A gift that keeps giving: Brown Family Foundation invests in Chatham County Schools’ AVID program

The Charles M. and Millicent P. Brown Family Foundation granted $24,500 to the Chatham Education Foundation in support of AVID–a national academic success and college readiness system. The funds were used to send more than 25 Chatham County Schools’ educators to AVID’s three-day Summer Institute.

According to Christopher Poston, CCS Executive Director of Excellence and Opportunity, AVID, which stands for Advancement Via Individual Determination, “delivers exceptional professional development for our teachers, empowering them to support students from K-12. Through AVID, students gain invaluable strategies and tools for success, including organizational skills, problem-solving techniques, and critical thinking abilities.”

AVID is offered as an elective in middle and high school, providing students with the essential skills to prepare for college and careers. For many of our students, who are first-generation college-goers, AVID opens doors to explore various career paths and develop as young scholars.  

Charlie and Renee Brown, who, along with Charlie’s siblings, manage the Brown Family Foundation, said this is what drew them in. “The AVID program hit the sweet spot,” Charlie said. “We liked that it applied to first generation college students and to the Hispanic/Latino population. It is a big attraction for us to support the ones who don’t have support. And we also liked that AVID can expand to a larger group. We’d love to see it throughout the entire school system.”

To help make that happen, as part of the grant, the Browns stipulated that the teachers who attend the AVID Summer Institute come back prepared to facilitate professional development sessions for their own colleagues. “We wanted our gift to be a gift that kept on giving,” Charlie said.

This gift is not the first to support AVID from the Brown family.
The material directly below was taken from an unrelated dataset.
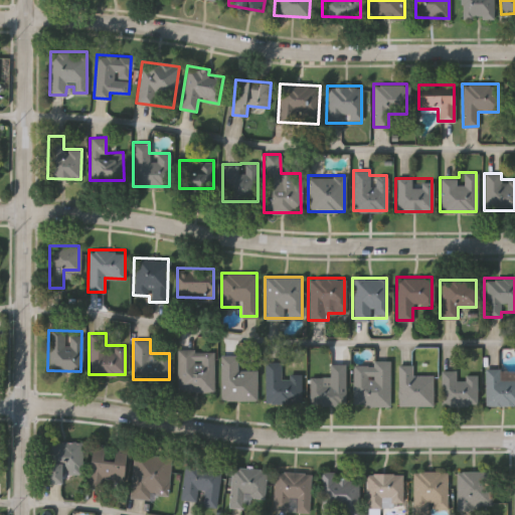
[(176,390),(176,349),(213,349),(213,390),(176,390)]
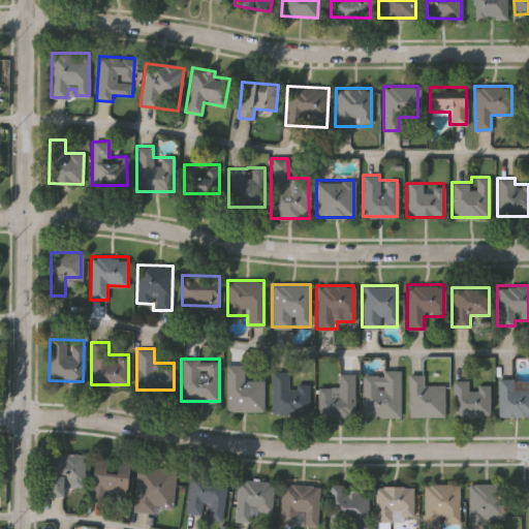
[(262,410),(225,410),(225,364),(243,364),(243,379),(262,379),(262,410)]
In 2023, their foundation granted CEF $25,000 to aid in expanding the AVID program to all of CCS’s middle schools. 

Originally from Illinois, Charlie and Renee Brown met on the first day of kindergarten and attended the same public schools. They are strong supporters of public education, and like Charlie’s parents Charles M. and Millicent P. Brown who began the foundation in 2000, the couple believe in giving back to their local communities and focus their efforts on funding educational opportunities in marginalized populations. 

“My parents modeled the behaviors they wanted to instill in their children,” Charlie said. “And when we moved to Chatham County in 2014, we knew we wanted to do something for the local school system. Superintendent Dr. Anthony Jackson convinced us that AVID met our criteria.”

Dr. Jackson proclaims AVID “disrupts the predictability of who succeeds and who fails.” And the results in Chatham County Schools speak for themselves as 100% of AVID graduates are accepted to a 4-year or 2-year college, and, in 2023-24, AVID seniors earned more than $18 million in scholarships and financial aid, receiving acceptances from more than 590 colleges and universities.

The AVID program is currently available as an elective in 13 schools within the CCS district, including all high schools and all K-8 and middle schools. Both Chatham Central High School and Jordan Matthews High School have expanded their AVID programs school-wide so that all teachers are trained in AVID strategies, benefiting all students in the schools, not just those in the elective. Other schools, including Seaforth High School and numerous elementary schools, are also working to bring AVID strategies to all of their classrooms.